6. Proposed Solution

The Gabriola Health Care Society has developed a three phased approach to achieve its goal:

  • Hold informal consultations with and provide information to Gabriolans regarding the Society’s goals & objectives;
  • Facilitate a Town Hall meeting to provide a project overview, gather feedback and plan next steps;
  • Investigate other Primary Health Care models currently in practice provincially and beyond;
  • Investigate various funding opportunities;
  • Legally formalize Gabriola Health Care Society;
  • Investigate possible building sites (consider zoning, water, septic); and
  • Meet with Vancouver Island Health Authority to identify options/opportunities for partnerships/funding.

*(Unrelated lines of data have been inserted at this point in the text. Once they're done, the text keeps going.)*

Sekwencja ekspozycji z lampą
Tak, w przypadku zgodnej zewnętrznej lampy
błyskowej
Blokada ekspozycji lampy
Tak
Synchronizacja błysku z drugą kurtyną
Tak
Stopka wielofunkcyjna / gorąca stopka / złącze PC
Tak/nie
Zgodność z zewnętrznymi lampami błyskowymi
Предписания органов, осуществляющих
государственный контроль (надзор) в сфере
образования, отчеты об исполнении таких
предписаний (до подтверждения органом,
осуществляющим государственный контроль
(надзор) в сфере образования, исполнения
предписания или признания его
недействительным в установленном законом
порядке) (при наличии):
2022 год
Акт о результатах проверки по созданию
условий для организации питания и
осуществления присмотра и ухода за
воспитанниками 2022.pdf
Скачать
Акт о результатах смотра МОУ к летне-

  • Establish Society Board of Directors and Officers;
  • Secure necessary funding;
  • Formalize building requirements:
  • Trauma room
  • Patient rooms X 6
  • Physiotherapy room
  • Public Health/Mental Health/Home Care nurses offices
  • Meeting room
  • Admin office
  • Waiting room
  • Kitchen
  • Shower and laundry
  • X-ray
  • Lab equipment
  • Acquire, construct, and/or lease real estate, and manage such real estate; and
  • Acquire medical and other equipment for use in the facility.

  • Lease or otherwise provide the facility and related equipment to physicians, government health agencies and other appropriate users;
  • Provide administrative and other services that may be required in connection with the administration and use of the facility; and
  • Establish the Society’s next goals.